Noite
de lançamento do novo disco, a sala de espetáculos lotada, alto verão no Rio de
Janeiro. Na platéia, políticos, artistas, amigos e personalidades trocam
abraços, sorrisos, posam para selfies. Se a longa carreira de Alda Espinosa não
lhe valera sucesso popular nem estabilidade financeira, ficava patente que ao
menos obtivera o reconhecimento de uma geração: a apoteose merecida e tardia de
uma artista completa. Todos ali tinham vindo testemunhar seu carinho à
compositora de tantas canções fundamentais da trilha sonora de suas vidas.
Ela
falava diretamente ao tempo, e como Nana Caymmi, podia responder que se ele
aprisiona, eu liberto, que o tempo adormece as paixões, eu desperto. Alda podia
até esquecer, mas já não seria esquecida. Pela primeira vez ela tinha uma
produtora ninja, Anna negociara tudo: captação de recursos, gravação, mixagem,
shows, entrevistas para rádio e televisão, notas em colunas especializadas,
canções gravadas por artistas consagrados, etc.. Anna, uma dessas amigas que
pareciam ter nascido no seu jardim, um ser elemental, poesia e pragmatismo;
Alda e Anna, uma parceria genial e óbvia.
―
Um, dois... um, dois, três...
A
bateria e o baixo entraram, logo a seguir, as guitarras. A voz esperava na
garganta da cantora, pausada, traindo a vacilação de não ser nada, nem sequer
música, apenas um esforço de som. Por um momento deu a impressão de uma máquina
posta em marcha após milênios de inatividade, como se atravessasse toda a
história para ser ouvida. Para fazer música não são necessários instrumentos,
intérpretes, partituras, teoria, teatro, público... a única coisa realmente
necessária é a música. O auditório captou o mistério de pronto: era uma
oferenda, um regalo de arte e uma mensagem. Sobretudo uma mensagem. Não se
tratava do pop redondinho do rádio, havia ali melodias sofisticadas, pouco
óbvias, toda uma região de ritmos distante do muzak dos elevadores e pegpagues
da vida. A harmonia parecia combater a si mesma, num afã insensato de exprimir-se,
de dizer coisas estranhas, nunca ditas antes, e essa vontade se disseminava
além do razoável. Todo mundo sabe que há coisas que não podem ser ditas com
palavras, o que ninguém sabe é quais coisas são essas. Havia invenção e risco
nas divisões, aparições e sumiços na clara obscuridade do palco, os
amplificadores funcionavam como a caixa preta surrealista: de um lado, entrava o
inesperado, do outro, surgia qualquer coisa. As frases se repetiam segundo a
casualidade do metro, cadências e células rítmicas avançavam independentes,
criando séries abertas como as coleções de selos. Excessivo esforço se
despendia para lograr um efeito minúsculo, o menor e mais significativo de
todos: a comunicação. As diversas unidades e medidas se recuperavam no
artístico do gesto, no meio da levada dançante pressentia-se uma dinâmica de intenções,
que ora se economizavam voltando-se sobre si próprias, ora se transmutavam em
pura emissão de energia. A forma que tomava este mecanismo de excesso-carência
autoconstituía sua expressão vital, mas tudo isto ainda era apenas preliminar à
canção, a concertista, de olhos fechados, tateava delicadamente os contornos de
um continente desconhecido.
O
público aplaudiu de pé por dez minutos ao final do segundo bis.
Alda
ainda se recuperava no camarim quando Anna confirmou que ele tinha vindo.

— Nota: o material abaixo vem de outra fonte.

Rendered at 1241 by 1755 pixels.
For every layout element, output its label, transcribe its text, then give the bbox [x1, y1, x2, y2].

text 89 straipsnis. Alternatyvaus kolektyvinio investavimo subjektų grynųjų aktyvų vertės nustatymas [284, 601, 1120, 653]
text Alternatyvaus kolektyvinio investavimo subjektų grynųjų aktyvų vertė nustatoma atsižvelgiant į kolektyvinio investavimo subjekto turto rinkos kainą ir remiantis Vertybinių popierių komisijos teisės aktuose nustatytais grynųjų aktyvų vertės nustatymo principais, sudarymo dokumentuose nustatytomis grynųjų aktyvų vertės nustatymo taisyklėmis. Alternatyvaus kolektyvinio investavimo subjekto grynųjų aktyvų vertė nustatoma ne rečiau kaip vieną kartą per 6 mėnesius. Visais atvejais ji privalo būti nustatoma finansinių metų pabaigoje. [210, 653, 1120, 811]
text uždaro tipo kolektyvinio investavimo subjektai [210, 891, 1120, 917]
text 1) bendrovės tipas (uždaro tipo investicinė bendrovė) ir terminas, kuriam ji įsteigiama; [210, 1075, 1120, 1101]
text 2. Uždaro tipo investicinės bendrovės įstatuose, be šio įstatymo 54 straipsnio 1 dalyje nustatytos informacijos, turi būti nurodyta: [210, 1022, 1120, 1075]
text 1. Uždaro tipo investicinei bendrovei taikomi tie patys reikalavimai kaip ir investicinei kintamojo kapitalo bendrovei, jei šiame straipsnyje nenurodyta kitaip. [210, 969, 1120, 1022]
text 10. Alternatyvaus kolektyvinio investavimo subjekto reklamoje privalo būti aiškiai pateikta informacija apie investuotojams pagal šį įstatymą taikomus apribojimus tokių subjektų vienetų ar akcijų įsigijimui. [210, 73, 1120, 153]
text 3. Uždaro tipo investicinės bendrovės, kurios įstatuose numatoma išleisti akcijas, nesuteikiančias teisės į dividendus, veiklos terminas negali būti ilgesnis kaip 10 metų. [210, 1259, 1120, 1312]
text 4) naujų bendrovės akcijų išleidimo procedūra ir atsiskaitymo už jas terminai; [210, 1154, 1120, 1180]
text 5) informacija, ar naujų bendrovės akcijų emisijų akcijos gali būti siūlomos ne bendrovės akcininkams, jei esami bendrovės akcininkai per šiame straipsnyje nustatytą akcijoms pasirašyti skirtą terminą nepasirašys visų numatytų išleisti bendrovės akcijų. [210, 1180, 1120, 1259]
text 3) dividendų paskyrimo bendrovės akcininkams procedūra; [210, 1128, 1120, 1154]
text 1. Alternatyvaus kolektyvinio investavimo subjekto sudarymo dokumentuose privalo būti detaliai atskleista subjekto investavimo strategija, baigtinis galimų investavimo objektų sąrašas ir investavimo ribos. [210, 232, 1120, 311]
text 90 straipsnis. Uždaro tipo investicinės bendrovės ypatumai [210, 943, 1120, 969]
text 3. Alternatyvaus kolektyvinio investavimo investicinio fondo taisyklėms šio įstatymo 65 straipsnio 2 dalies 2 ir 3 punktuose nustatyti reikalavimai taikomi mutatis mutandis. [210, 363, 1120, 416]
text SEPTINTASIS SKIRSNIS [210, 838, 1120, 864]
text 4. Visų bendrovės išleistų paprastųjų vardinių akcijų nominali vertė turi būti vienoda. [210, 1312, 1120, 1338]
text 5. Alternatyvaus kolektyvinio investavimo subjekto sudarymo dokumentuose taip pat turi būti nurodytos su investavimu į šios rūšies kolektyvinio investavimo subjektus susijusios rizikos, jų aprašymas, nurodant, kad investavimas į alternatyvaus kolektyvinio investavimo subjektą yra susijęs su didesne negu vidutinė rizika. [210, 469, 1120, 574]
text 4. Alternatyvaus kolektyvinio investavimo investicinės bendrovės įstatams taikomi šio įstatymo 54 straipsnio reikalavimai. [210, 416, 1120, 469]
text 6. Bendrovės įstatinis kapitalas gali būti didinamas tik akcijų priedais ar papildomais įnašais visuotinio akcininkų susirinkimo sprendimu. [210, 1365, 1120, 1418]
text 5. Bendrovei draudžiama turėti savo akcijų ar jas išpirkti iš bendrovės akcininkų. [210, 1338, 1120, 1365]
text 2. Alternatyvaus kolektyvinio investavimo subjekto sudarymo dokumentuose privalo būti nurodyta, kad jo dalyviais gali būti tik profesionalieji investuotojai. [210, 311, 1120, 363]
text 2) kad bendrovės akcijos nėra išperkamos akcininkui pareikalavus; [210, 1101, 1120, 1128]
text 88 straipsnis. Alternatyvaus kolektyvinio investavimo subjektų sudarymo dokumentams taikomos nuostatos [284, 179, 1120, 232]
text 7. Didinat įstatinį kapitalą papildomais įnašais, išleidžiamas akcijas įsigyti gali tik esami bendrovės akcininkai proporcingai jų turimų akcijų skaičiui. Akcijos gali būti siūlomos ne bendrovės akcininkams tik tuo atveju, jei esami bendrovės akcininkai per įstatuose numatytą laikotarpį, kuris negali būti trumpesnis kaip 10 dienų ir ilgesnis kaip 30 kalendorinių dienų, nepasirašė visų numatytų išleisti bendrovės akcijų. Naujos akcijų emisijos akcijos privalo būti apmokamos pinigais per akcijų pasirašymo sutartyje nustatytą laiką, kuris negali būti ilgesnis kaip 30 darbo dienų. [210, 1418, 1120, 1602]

Aquele momento de se livrar da pele que usava no palco parecia-lhe o despertar
de um sono de pedra; sempre se perguntava, enquanto reassumia os pensamentos, a
postura e a voz da sua persona comum, como é que se acaba por voltar à mesma
identidade entre tantas possíveis.
Entrou
em choque, lá fora, em pessoa, aguardava Caetano Veloso.